Work to complete: Scan the records below, and wherever a line has the word "рекламы", pull it out.

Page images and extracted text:
=== Begin Enclosure ===

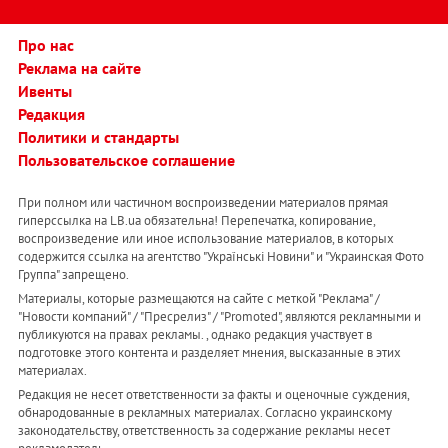
Про нас
Реклама на сайте
Ивенты
Редакция
Политики и стандарты
Пользовательское соглашение
При полном или частичном воспроизведении материалов прямая
гиперссылка на LB.ua обязательна! Перепечатка, копирование,
воспроизведение или иное использование материалов, в которых
содержится ссылка на агентство "Українськi Новини" и "Украинская Фото
Группа" запрещено.
Материалы, которые размещаются на сайте с меткой "Реклама" /
"Новости компаний" / "Пресрелиз" / "Promoted", являются рекламными и
публикуются на правах рекламы. , однако редакция участвует в
подготовке этого контента и разделяет мнения, высказанные в этих
материалах.
Редакция не несет ответственности за факты и оценочные суждения,
обнародованные в рекламных материалах. Согласно украинскому
законодательству, ответственность за содержание рекламы несет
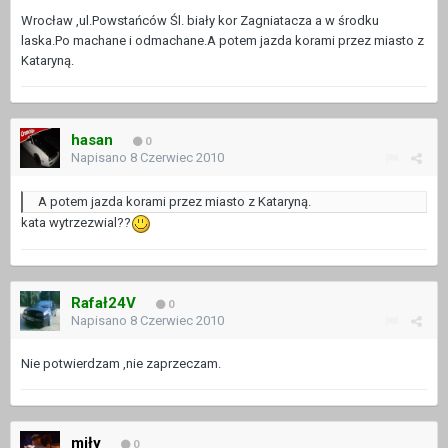
Wrocław ,ul.Powstańców Śl. biały kor Zagniatacza a w środku
laska.Po machane i odmachane.A potem jazda korami przez miasto z
Kataryną.
hasan
0
Napisano
8 Czerwiec 2010
A potem jazda korami przez miasto z Kataryną.
kata wytrzezwial??
Rafał24V
0
Napisano
8 Czerwiec 2010
Nie potwierdzam ,nie zaprzeczam.
miły
0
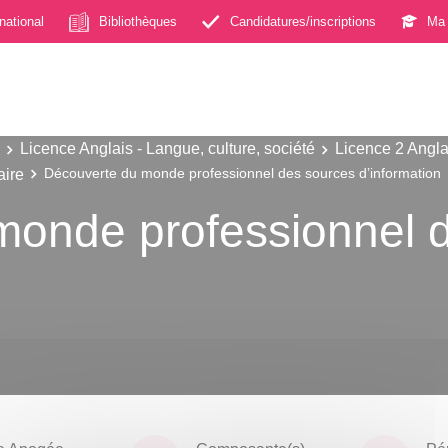
rnational
Bibliothèques
Candidatures/inscriptions
Ma 
Licence Anglais - Langue, culture, société
Licence 2 Anglai
aire
Découverte du monde professionnel des sources d’information
monde professionnel 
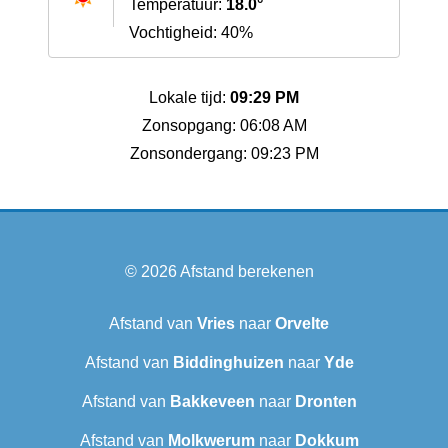
Temperatuur:
18.0°
Vochtigheid: 40%
Lokale tijd:
09:29 PM
Zonsopgang: 06:08 AM
Zonsondergang: 09:23 PM
© 2026
Afstand berekenen
Afstand van
Vries
naar
Orvelte
Afstand van
Biddinghuizen
naar
Yde
Afstand van
Bakkeveen
naar
Dronten
Afstand van
Molkwerum
naar
Dokkum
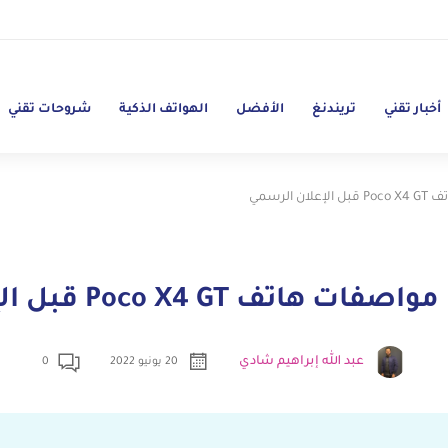
أخبار تقني
تريندنغ
الأفضل
الهواتف الذكية
شروحات تقني
الرسمي
Poco X4 GT قبل الإعلان الرسمي
عبد الله إبراهيم شادي
20 يونيو 2022
0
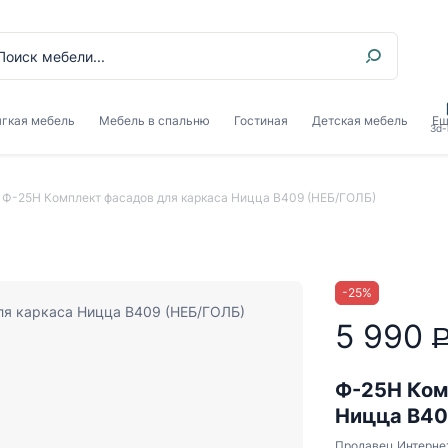
гкая мебель
Мебель в спальню
Гостиная
Детская мебель
Ещ
3d-
Ф-25Н Комплект фасадов для каркаса Ницца В409 (НЕБ/ГОЛБ)
-
25
%
5 990
Ф-25Н Ком
Ницца В40
Продавец
Интерне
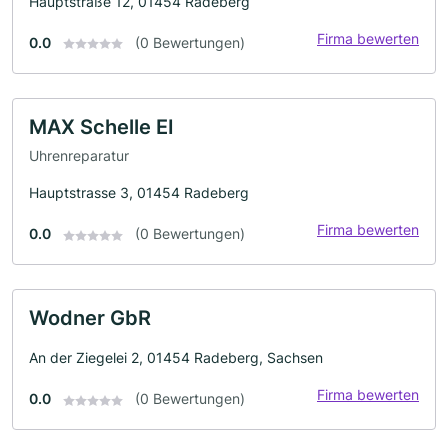
Hauptstraße 12, 01454 Radeberg
Firma bewerten
0.0
(0 Bewertungen)
MAX Schelle EI
Uhrenreparatur
Hauptstrasse 3, 01454 Radeberg
Firma bewerten
0.0
(0 Bewertungen)
Wodner GbR
An der Ziegelei 2, 01454 Radeberg, Sachsen
Firma bewerten
0.0
(0 Bewertungen)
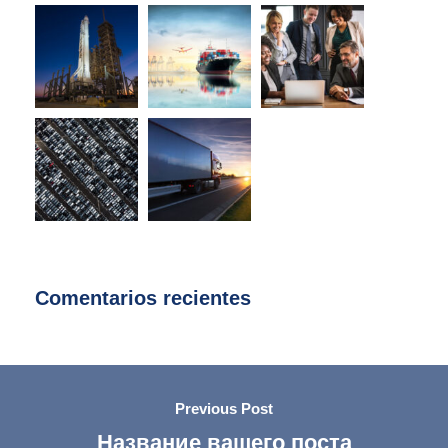
Comentarios recientes
Previous Post
Название вашего поста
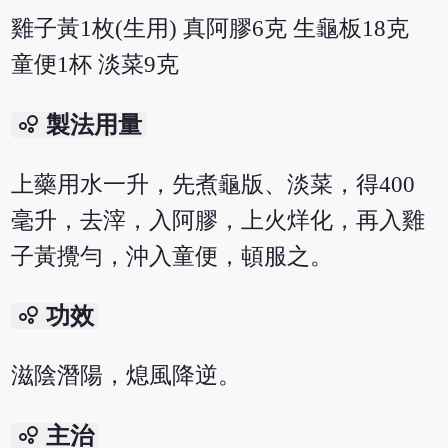
雞子黃1枚(生用) 真阿膠6克 生龜板18克
童便1杯 淡菜9克
bubble_chart
製法用量
上藥用水一升，先煮龜版、淡菜，得400
毫升，去滓，入阿膠，上火烊化，再入雞
子黃攪勻，沖入童便，頓服之。
bubble_chart
功效
滋陰潛陽，熄風降逆。
bubble_chart
主治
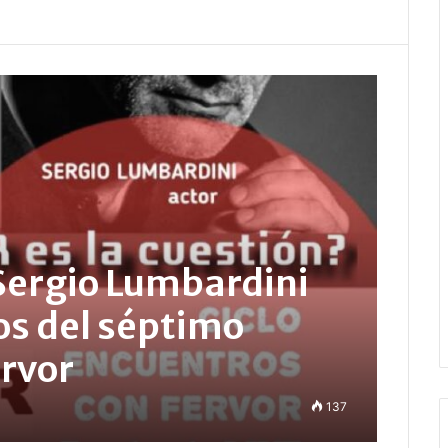
 Sergio Lumbardini
os del séptimo
rvor
137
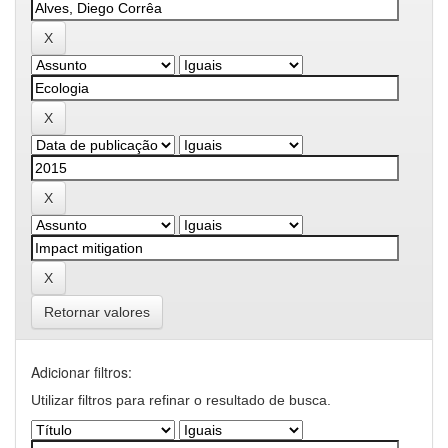
Retornar valores
Adicionar filtros:
Utilizar filtros para refinar o resultado de busca.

=== End Enclosure ===

Result of the task:
публикуются на правах рекламы. , однако редакция участвует в
законодательству, ответственность за содержание рекламы несет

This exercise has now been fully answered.